SELECTED TEXT below:
With a large majority (70 percent) of provider organizations now using mobile devices to access electronic records, security has become a top priority for CIOs, according to a new KLAS report — Mobile Applications: Can Enterprise Vendors Keep Up, which found that virtualization is the method most often used to address security concerns.
“Providers are very concerned about controlling what data is accessed, where it is stored, and how the data can be protected,” said Erik Westerlind, author of the report. “In addition, providers say that virtualization, encryption, and mobile device management applications are among the main solutions to combat some of these security concerns.”
According to the survey, the most commonly used method is virtualization software that presents clinical information on a mobile device but keeps the data from being stored on the device. Fifty-two percent of respondents cited virtualization as their security method, while 43 percent utilize encryption, and others rely on security measures built into individual mobile applications. However, even while utilizing multiple security measures, providers are still wary of the mobile environment in healthcare and are looking for a greater sense of security from their clinical vendors, KLAS noted.
End of SELECTED TEXT.
SOURCE INFORMATION below:
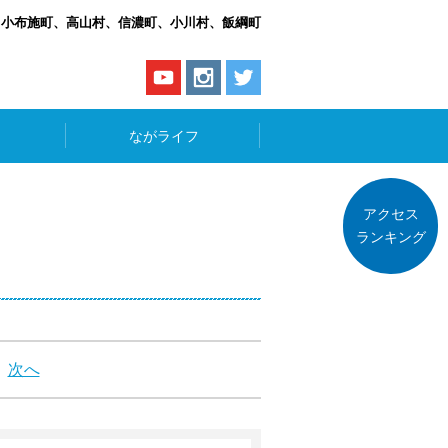
、小布施町、高山村、信濃町、小川村、飯綱町
ながライフ
アクセス
ランキング
次へ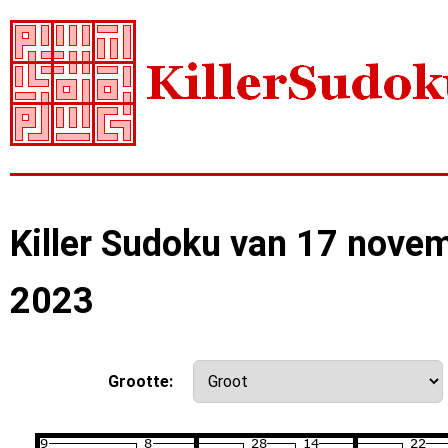
Killer Sudoku van 17 nove
2023
Grootte: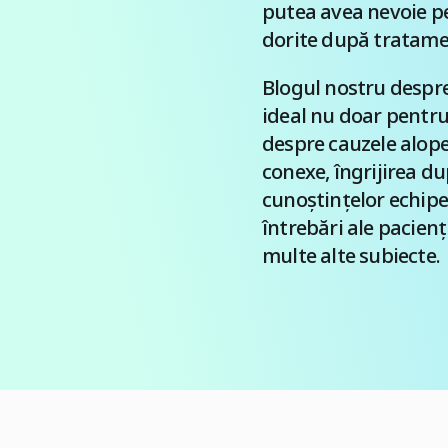
putea avea nevoie pe
dorite după tratame
Blogul nostru despre
ideal nu doar pentru
despre cauzele alopec
conexe, îngrijirea d
cunoștințelor echipe
întrebări ale pacienț
multe alte subiecte.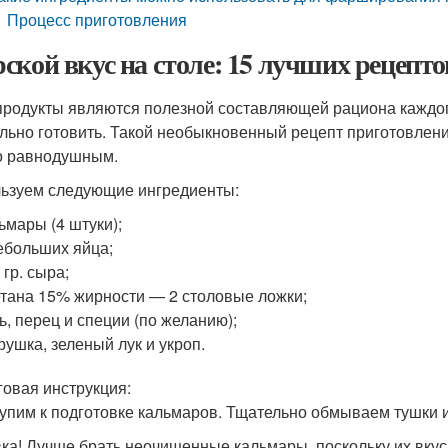
Процесс приготовления
ской вкус на столе: 15 лучших рецеп
родукты являются полезной составляющей рациона каждого
льно готовить. Такой необыкновенный рецепт приготовлен
о равнодушным.
ьзуем следующие ингредиенты:
ьмары (4 штуки);
ебольших яйца;
 гр. сыра;
тана 15% жирности — 2 столовые ложки;
ь, перец и специи (по желанию);
рушка, зеленый лук и укроп.
овая инструкция:
упим к подготовке кальмаров. Тщательно обмываем тушки и
ка! Лучше брать неочищенные кальмары, поскольку их вкус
End of SOURCE INFORMATION.
TO DO
Rewrite the mobile security article from "With a large" up to and including "address security concerns.", changing "CIOs" to "IT directors". Answer from the mobile security article alone.

TASK SOLUTION
With a large majority (70 percent) of provider organizations now using mobile devices to access electronic records, security has become a top priority for IT directors, according to a new KLAS report — Mobile Applications: Can Enterprise Vendors Keep Up, which found that virtualization is the method most often used to address security concerns.